_Set problem_
Swap "clock" for "timepiece" in the portion of the listing that runs from its first line through the line containing "The time is h=10 m=41 s=28", and write out only those lines, both ends included, with everything else left unchanged.
━━━━━ Recorded information
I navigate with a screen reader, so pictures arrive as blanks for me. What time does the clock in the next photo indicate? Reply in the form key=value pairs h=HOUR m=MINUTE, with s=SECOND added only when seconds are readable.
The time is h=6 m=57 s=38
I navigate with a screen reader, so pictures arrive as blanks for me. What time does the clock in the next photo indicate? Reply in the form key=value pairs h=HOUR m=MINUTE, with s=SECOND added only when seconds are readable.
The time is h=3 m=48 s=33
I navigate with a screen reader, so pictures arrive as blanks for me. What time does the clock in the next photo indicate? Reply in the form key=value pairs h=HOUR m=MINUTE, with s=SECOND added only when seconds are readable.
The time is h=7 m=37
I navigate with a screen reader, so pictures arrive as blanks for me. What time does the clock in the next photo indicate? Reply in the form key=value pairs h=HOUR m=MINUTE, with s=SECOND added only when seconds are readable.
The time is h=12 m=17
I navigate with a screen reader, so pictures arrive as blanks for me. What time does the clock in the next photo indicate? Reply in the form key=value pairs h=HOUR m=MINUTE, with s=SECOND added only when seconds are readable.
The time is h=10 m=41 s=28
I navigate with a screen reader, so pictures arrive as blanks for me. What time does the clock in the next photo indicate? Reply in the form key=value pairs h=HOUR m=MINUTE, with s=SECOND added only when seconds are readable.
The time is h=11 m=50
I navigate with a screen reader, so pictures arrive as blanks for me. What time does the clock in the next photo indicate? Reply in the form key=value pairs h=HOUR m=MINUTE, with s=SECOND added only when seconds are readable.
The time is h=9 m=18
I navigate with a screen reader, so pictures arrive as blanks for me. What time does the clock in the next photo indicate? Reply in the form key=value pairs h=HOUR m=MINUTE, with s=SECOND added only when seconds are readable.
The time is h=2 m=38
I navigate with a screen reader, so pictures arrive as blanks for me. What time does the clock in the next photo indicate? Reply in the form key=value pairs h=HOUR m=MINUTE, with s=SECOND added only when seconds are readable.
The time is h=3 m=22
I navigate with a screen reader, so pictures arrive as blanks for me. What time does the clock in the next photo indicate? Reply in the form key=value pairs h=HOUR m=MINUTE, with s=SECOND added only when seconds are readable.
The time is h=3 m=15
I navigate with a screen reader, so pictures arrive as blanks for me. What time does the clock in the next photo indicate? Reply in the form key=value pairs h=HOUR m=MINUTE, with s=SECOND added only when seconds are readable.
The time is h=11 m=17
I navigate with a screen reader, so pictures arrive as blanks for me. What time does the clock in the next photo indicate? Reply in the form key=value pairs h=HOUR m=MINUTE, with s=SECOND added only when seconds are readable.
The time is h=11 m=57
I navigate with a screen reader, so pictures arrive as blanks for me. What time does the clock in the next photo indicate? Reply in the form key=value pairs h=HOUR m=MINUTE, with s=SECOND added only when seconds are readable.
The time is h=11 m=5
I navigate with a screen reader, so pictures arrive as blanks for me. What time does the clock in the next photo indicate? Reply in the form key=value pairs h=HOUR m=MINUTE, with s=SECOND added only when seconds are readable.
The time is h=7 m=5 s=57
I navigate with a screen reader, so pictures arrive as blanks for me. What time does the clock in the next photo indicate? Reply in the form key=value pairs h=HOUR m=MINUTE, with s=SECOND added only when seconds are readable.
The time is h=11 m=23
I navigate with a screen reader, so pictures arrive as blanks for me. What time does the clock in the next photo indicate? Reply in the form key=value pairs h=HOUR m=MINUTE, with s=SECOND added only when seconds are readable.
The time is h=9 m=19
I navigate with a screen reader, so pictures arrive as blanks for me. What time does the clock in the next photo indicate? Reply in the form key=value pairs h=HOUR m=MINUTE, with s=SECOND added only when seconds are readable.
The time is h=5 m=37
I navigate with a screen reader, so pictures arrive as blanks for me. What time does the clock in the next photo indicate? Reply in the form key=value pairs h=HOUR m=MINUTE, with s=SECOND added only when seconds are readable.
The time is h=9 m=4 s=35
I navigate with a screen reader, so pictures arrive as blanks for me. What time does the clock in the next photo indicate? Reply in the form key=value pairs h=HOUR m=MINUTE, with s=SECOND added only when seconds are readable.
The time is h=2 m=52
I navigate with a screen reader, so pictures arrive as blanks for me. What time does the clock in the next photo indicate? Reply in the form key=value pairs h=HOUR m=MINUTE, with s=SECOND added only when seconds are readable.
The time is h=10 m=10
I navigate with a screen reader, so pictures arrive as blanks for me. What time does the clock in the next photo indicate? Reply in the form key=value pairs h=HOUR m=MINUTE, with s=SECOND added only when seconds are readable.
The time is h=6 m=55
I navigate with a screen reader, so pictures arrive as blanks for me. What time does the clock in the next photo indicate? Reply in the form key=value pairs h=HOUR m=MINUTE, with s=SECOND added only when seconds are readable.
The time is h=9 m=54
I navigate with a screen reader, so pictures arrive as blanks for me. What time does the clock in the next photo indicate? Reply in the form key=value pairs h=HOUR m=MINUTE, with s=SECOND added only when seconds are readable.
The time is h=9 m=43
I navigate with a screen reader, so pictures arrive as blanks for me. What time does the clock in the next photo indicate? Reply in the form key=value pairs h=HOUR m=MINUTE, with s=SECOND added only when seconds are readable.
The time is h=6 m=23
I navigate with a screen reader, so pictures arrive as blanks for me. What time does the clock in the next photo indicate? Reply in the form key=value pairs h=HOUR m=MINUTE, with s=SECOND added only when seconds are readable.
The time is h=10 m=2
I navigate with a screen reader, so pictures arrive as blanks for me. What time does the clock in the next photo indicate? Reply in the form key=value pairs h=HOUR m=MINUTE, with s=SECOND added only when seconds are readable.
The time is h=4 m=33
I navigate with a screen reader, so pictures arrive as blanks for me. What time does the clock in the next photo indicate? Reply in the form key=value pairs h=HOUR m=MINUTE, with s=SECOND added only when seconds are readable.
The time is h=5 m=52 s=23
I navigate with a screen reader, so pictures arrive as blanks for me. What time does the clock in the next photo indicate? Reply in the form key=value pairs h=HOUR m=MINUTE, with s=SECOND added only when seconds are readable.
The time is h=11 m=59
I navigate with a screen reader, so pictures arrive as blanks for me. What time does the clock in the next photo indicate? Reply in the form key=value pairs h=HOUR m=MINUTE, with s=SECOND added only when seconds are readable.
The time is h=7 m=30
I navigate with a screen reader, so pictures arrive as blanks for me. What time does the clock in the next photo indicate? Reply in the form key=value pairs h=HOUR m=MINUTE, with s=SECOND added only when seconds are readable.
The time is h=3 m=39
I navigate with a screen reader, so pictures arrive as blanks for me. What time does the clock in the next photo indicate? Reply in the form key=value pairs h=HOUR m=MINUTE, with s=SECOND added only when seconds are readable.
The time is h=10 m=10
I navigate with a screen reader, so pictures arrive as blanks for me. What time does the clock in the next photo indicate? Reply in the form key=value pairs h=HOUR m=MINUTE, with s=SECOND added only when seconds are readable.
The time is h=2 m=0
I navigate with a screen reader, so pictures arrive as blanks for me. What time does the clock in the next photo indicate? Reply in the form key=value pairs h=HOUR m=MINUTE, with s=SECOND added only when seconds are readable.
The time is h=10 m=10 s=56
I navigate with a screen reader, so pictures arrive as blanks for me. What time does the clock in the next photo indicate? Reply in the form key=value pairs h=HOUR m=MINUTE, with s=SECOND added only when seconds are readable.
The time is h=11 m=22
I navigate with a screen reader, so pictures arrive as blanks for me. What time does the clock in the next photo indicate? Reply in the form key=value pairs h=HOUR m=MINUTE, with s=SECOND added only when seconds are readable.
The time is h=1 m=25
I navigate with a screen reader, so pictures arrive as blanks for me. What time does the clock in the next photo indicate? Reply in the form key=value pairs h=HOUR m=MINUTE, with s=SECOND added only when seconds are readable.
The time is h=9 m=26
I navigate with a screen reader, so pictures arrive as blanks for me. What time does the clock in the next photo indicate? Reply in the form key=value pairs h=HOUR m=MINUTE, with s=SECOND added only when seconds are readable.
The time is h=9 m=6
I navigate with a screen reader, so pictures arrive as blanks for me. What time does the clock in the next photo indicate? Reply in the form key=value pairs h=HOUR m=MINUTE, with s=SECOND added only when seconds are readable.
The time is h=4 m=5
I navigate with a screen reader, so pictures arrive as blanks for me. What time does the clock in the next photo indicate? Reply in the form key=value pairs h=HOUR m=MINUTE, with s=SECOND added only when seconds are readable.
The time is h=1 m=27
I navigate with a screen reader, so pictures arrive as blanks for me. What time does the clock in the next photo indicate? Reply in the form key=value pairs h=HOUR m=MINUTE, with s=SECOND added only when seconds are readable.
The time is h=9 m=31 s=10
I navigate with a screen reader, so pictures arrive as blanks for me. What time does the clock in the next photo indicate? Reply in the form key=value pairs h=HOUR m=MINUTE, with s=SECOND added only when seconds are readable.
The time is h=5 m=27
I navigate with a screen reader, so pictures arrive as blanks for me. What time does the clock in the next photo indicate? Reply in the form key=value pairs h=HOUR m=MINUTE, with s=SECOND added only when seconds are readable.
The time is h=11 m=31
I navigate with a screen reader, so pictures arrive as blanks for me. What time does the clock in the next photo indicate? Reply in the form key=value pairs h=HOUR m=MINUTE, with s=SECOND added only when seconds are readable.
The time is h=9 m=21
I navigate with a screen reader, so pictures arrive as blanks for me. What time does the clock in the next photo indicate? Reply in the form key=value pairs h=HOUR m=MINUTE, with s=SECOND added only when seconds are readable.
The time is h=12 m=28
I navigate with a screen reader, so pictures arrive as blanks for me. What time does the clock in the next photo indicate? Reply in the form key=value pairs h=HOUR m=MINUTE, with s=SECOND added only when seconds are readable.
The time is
━━━━━━━━━━
_Task result_
I navigate with a screen reader, so pictures arrive as blanks for me. What time does the timepiece in the next photo indicate? Reply in the form key=value pairs h=HOUR m=MINUTE, with s=SECOND added only when seconds are readable.
The time is h=6 m=57 s=38
I navigate with a screen reader, so pictures arrive as blanks for me. What time does the timepiece in the next photo indicate? Reply in the form key=value pairs h=HOUR m=MINUTE, with s=SECOND added only when seconds are readable.
The time is h=3 m=48 s=33
I navigate with a screen reader, so pictures arrive as blanks for me. What time does the timepiece in the next photo indicate? Reply in the form key=value pairs h=HOUR m=MINUTE, with s=SECOND added only when seconds are readable.
The time is h=7 m=37
I navigate with a screen reader, so pictures arrive as blanks for me. What time does the timepiece in the next photo indicate? Reply in the form key=value pairs h=HOUR m=MINUTE, with s=SECOND added only when seconds are readable.
The time is h=12 m=17
I navigate with a screen reader, so pictures arrive as blanks for me. What time does the timepiece in the next photo indicate? Reply in the form key=value pairs h=HOUR m=MINUTE, with s=SECOND added only when seconds are readable.
The time is h=10 m=41 s=28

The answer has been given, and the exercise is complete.